### [REQUIRED ACTION A]
Quote the passage on jumping to conclusions in the internet age, starting with "You could offer" and going on through "the facts remain.".
### [REQUIRED ACTION B]
Continue the passage on jumping to conclusions in the internet age from where it stops.

### [DOCUMENT SEGMENT]

--------------------------------

You could offer that these examples are indicative only of our new “gotta know”, always on news demand/deluge brought about by the info firehose of the internet. You could expand that by saying that these stories and the societal firestorm they’ve lit could only have happened in this new age in which everyone has a pulpit, be it Facebook, Twitter, YouTube, or a blog. To this I would reply that the internet and the amplifiers that ride along its rails are simply that: accelerants rather than fire starters. The issue is prematurely jumping to a conclusion for the simple reason that your conclusion confers some personal benefit to you, the jumper, regardless of the validity of your conclusion once the fire is naught but the cool embers of the facts remain.

--------------------------------

### [EXTRACTED RECORDS]

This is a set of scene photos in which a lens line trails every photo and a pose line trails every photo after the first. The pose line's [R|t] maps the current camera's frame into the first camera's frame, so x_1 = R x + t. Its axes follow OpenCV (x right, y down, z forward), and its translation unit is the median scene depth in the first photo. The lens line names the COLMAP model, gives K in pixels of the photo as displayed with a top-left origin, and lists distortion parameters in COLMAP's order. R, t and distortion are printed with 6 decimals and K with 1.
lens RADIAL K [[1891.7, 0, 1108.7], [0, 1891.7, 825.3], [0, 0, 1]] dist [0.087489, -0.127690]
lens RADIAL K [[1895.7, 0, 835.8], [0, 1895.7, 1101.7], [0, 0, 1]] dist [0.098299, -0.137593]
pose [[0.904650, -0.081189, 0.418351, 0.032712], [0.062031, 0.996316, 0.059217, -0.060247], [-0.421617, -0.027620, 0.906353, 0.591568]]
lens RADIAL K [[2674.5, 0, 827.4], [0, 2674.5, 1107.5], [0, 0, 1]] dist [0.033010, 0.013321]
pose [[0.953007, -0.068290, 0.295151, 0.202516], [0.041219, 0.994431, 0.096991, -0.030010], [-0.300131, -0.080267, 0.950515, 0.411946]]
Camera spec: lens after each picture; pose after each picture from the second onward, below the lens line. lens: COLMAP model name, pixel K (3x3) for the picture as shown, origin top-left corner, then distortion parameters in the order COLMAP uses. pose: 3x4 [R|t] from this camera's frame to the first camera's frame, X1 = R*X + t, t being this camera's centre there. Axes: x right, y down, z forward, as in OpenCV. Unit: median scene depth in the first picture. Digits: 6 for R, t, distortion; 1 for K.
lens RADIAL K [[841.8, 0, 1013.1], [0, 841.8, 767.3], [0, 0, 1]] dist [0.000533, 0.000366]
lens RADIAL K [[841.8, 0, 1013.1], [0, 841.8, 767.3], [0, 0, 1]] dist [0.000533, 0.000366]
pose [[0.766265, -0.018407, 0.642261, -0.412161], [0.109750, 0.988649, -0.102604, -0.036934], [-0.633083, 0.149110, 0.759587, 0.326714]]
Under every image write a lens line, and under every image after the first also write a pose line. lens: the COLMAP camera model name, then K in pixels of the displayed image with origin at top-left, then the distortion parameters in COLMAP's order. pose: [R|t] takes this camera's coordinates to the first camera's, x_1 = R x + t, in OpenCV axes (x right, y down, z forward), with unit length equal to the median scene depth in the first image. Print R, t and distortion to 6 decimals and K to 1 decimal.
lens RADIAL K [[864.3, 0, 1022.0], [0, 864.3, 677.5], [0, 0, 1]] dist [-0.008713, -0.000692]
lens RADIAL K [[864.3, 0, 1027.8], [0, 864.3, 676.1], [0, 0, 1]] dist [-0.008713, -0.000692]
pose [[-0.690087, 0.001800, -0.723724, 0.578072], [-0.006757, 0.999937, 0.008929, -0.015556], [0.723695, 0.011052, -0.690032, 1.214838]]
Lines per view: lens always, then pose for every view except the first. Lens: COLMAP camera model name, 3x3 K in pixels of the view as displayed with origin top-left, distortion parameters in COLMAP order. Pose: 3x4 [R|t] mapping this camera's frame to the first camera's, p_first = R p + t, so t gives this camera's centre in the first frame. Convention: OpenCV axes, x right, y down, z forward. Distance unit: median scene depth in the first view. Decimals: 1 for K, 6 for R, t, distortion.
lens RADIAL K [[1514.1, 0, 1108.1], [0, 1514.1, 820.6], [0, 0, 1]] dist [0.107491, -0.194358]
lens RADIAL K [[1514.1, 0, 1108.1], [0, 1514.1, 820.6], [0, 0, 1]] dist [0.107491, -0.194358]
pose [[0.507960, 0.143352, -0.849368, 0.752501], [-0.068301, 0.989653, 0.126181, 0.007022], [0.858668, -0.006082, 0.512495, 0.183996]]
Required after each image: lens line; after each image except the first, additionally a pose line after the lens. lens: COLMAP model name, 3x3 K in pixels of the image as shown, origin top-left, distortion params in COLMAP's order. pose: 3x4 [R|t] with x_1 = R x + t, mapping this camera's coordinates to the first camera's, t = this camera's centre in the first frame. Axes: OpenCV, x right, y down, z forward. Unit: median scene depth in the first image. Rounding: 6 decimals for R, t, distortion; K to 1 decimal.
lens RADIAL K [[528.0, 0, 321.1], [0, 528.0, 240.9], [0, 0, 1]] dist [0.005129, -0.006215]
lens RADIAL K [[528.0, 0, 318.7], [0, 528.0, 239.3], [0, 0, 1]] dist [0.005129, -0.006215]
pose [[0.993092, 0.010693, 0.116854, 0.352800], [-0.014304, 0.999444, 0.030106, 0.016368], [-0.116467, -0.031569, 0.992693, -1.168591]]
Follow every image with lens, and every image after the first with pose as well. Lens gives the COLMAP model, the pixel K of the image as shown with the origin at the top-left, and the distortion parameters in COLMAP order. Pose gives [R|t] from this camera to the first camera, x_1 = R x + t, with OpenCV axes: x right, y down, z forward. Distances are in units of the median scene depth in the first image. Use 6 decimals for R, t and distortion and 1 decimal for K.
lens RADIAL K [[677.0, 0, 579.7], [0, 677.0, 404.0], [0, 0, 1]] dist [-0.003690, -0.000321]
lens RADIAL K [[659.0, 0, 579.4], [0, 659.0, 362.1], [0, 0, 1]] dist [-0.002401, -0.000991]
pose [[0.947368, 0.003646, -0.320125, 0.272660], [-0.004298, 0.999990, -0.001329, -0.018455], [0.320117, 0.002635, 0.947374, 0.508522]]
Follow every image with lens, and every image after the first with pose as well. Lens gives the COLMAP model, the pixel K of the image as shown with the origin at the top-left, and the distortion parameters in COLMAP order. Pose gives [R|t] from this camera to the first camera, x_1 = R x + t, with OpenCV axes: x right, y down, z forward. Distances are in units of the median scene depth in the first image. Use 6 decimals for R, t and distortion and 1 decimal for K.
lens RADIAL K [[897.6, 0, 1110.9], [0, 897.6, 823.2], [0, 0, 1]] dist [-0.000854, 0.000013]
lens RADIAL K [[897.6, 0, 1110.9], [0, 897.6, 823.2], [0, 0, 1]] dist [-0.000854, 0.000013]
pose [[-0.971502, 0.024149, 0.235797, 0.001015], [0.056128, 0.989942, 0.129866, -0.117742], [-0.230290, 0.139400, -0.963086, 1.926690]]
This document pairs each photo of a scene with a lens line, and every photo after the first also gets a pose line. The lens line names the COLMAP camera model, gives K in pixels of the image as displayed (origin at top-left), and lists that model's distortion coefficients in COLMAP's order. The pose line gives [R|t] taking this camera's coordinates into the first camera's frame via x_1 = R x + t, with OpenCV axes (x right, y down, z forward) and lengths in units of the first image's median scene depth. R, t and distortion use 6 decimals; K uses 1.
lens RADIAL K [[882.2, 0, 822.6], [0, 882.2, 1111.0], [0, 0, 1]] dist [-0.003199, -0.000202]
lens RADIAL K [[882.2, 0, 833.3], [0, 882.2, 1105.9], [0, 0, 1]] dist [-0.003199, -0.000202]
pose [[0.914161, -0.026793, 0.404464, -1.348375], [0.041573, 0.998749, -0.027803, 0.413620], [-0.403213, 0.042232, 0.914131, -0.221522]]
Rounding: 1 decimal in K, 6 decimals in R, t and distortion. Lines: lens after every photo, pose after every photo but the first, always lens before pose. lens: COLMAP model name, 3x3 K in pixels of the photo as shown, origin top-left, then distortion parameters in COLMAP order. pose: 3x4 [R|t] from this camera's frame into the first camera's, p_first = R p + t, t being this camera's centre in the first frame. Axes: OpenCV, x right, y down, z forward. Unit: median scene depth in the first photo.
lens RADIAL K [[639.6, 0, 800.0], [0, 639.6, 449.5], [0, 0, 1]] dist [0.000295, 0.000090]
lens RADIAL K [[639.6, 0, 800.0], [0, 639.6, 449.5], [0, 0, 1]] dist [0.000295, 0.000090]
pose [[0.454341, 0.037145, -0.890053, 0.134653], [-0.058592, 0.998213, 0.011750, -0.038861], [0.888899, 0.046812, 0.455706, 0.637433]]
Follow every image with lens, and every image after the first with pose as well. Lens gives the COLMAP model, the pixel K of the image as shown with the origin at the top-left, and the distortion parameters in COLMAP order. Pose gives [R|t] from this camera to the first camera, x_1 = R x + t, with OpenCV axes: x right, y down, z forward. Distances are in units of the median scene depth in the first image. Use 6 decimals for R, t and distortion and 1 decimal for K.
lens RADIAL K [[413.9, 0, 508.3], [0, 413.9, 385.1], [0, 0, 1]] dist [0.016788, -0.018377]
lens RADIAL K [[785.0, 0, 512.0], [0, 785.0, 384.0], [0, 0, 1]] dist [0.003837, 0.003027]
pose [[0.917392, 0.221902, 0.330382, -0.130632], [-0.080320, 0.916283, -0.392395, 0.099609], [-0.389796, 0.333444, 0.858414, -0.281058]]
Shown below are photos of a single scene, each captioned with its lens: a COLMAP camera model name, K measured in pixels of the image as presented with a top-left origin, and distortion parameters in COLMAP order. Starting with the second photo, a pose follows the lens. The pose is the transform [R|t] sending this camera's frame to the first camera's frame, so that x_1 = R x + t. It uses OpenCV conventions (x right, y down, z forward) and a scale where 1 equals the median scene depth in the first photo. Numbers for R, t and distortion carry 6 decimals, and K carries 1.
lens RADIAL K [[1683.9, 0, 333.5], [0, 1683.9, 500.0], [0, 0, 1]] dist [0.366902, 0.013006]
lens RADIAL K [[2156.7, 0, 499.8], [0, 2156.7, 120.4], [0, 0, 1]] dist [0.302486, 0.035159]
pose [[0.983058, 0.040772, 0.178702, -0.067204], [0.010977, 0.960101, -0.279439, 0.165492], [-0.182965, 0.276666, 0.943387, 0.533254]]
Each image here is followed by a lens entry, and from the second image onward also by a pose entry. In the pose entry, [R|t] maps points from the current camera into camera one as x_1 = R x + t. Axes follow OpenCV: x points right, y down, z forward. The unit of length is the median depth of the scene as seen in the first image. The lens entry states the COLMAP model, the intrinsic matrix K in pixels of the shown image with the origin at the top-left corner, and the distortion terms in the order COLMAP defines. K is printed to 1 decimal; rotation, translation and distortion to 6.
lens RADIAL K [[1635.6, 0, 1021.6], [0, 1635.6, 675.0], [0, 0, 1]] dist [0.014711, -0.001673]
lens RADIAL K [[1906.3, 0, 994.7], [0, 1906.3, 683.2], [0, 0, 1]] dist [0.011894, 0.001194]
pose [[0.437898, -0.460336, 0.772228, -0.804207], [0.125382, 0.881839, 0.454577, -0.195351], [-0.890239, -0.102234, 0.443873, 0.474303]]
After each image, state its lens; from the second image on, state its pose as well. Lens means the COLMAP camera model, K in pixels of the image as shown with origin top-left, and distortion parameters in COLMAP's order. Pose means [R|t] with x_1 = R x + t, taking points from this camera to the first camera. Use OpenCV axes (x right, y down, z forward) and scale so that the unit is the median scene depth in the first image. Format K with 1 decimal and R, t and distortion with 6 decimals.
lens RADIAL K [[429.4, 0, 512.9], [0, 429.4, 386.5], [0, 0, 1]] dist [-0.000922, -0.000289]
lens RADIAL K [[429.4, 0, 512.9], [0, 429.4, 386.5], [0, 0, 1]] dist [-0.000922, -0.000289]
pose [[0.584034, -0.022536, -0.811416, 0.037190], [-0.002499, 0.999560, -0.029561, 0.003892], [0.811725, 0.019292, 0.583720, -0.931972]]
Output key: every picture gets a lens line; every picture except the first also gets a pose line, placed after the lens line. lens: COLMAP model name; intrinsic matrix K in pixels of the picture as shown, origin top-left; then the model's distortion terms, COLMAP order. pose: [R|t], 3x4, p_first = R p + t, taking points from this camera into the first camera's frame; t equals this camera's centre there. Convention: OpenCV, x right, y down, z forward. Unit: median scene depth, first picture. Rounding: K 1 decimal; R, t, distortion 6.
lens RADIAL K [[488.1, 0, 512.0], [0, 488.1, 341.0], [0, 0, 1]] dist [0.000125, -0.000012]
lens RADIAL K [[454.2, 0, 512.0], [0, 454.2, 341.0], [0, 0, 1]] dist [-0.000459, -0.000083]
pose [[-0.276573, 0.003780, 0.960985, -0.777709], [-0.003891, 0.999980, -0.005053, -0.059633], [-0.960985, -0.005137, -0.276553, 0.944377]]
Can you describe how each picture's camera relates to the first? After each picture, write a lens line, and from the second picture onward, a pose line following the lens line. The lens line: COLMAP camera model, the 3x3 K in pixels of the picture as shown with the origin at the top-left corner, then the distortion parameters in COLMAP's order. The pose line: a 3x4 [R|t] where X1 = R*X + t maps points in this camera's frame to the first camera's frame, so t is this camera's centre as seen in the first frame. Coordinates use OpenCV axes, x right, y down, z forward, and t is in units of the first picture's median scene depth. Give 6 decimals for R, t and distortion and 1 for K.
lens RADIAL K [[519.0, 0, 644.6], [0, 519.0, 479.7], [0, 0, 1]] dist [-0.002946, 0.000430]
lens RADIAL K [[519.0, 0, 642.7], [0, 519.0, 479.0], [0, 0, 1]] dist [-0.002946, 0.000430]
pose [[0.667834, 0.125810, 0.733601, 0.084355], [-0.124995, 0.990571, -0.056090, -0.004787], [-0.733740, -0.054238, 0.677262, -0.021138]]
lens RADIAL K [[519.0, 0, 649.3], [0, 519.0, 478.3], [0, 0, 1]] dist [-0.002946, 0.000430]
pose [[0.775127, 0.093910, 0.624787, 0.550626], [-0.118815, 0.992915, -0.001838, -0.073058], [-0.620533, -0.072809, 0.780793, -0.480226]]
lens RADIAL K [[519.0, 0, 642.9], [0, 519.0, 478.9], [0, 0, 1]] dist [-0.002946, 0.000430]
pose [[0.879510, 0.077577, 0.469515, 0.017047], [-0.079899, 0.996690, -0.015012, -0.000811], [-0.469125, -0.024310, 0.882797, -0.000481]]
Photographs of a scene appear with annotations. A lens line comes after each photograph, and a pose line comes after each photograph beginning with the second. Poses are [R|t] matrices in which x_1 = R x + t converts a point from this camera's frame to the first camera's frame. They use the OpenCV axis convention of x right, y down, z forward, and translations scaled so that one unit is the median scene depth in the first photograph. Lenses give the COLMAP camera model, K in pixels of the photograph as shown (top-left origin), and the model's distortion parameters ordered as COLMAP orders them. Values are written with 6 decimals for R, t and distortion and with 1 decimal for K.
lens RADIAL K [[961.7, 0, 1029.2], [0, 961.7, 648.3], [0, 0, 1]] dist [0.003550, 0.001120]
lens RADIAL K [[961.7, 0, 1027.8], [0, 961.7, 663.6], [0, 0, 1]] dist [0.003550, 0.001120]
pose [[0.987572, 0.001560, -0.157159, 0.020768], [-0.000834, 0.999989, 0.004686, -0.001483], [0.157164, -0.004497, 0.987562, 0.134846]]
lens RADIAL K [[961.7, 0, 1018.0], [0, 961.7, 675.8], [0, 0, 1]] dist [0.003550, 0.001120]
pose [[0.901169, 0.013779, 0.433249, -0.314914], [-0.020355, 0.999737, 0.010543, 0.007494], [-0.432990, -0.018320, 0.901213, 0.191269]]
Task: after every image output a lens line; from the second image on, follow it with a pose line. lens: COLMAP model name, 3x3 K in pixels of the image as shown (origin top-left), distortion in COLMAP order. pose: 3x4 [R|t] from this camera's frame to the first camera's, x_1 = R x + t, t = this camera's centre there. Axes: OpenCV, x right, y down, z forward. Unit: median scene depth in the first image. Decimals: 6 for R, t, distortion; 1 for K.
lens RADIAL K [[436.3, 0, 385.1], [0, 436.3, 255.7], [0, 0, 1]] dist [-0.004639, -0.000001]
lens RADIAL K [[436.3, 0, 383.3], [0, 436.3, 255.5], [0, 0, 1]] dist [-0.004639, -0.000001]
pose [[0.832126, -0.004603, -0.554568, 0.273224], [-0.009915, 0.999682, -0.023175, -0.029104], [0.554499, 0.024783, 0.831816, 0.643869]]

--------------------------------

### [TASK ANSWER A]
You could offer that these examples are indicative only of our new “gotta know”, always on news demand/deluge brought about by the info firehose of the internet. You could expand that by saying that these stories and the societal firestorm they’ve lit could only have happened in this new age in which everyone has a pulpit, be it Facebook, Twitter, YouTube, or a blog. To this I would reply that the internet and the amplifiers that ride along its rails are simply that: accelerants rather than fire starters. The issue is prematurely jumping to a conclusion for the simple reason that your conclusion confers some personal benefit to you, the jumper, regardless of the validity of your conclusion once the fire is naught but the cool embers of the facts remain.

### [TASK ANSWER B]
This is not new. This is not a function of 100 or 1000 channel cable news or the internet. A million bloggers vs. a hundred columnists, Twitter vs. letters to the editor. Drew Carey’s opinion and his money. None of those. This is about waiting for the whole story to unwind and for the cold hard reality of the facts to lay bare before you, rather than parsing the meaning of one of these events through the prism of an ideologue who has a size 12 to bang, or someone famous who has an opinion, or needs some buzz. It may be “new” if we consider the timeframe of papyrus vs printing press, but that’s as new as it gets.

Proof? Tawana Brawley.

Too young to know who that is? Too old to remember the story and the associated firestorm? Google/Bing/Ask.com it (those really ARE new). It’s a tale of people with ulterior motives who took control of a story that could be twisted to fit their worldview and their agenda without regard for either the truth or the effect of their machinations on the real lives of the real people who’d actually lived the real story. All in the “archaic” age of newspapers, network news, and the infancy of talk radio. Read about it; you won’t find it unfamiliar at all.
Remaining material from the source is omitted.